Your goal: Copy the data below exactly, omitting any picture it contains.
::: Data provided :::
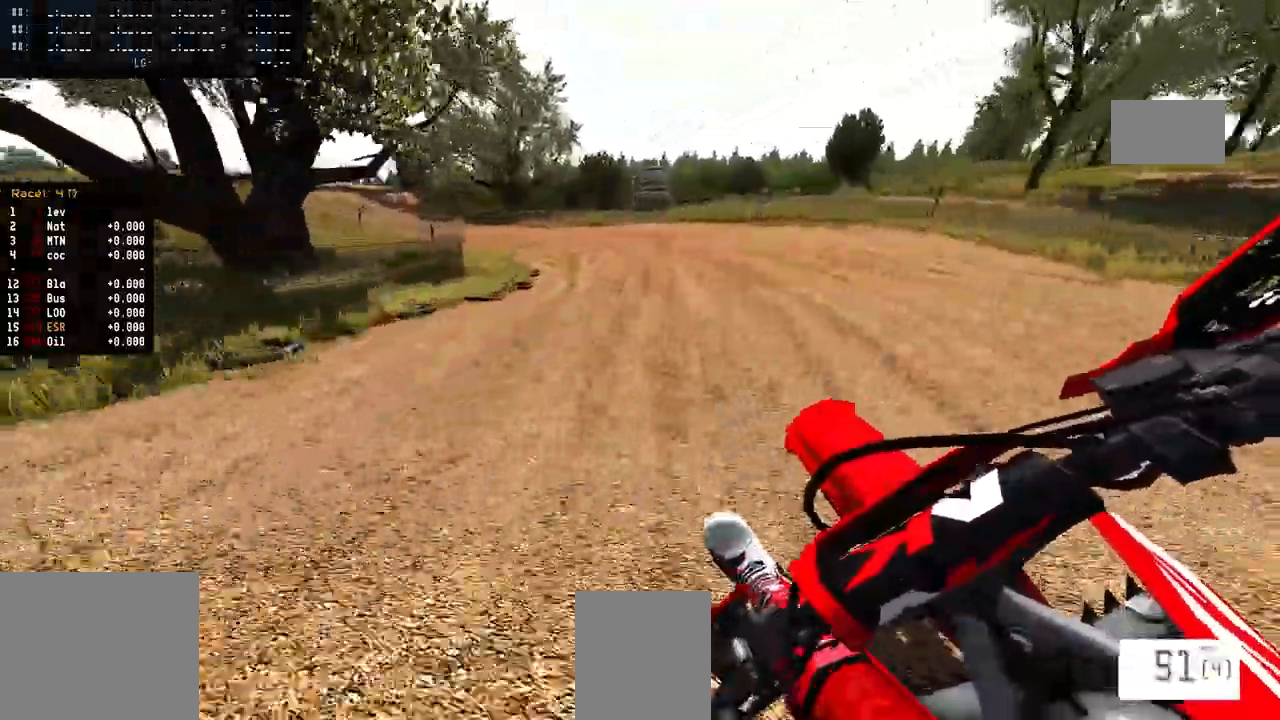
Gameplay with a controller (PlayStation layout); each line is a JSON object with the inputs held at the frame after it (dt_ms = milliseconds from this image to that frame). "events" lists button and stick changes between this image and that frame as [ms after this image, input, new state], when the widget could be followed in between. Not read: CIRCLE DPAD_UP R2.
{"dt_ms": 500, "buttons": [], "left_stick": "left", "right_stick": "center", "events": []}
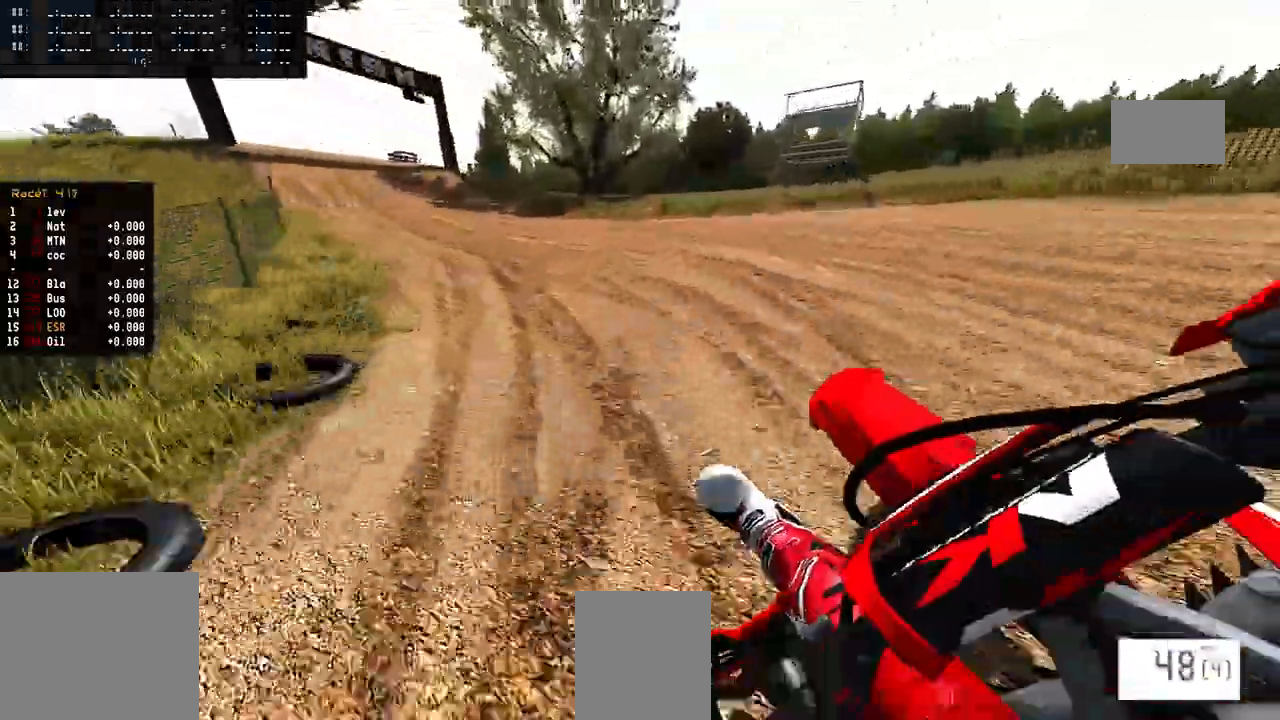
{"dt_ms": 500, "buttons": [], "left_stick": "center", "right_stick": "center", "events": [[367, "left_stick", "center"]]}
:::
Output:
Gameplay with a controller (PlayStation layout); each line is a JSON object with the inputs held at the frame after it (dt_ms = milliseconds from this image to that frame). "events" lists button and stick changes between this image and that frame as [ms after this image, input, new state], when the widget could be followed in between. Not read: CIRCLE DPAD_UP R2.
{"dt_ms": 500, "buttons": [], "left_stick": "left", "right_stick": "center", "events": []}
{"dt_ms": 500, "buttons": [], "left_stick": "center", "right_stick": "center", "events": [[367, "left_stick", "center"]]}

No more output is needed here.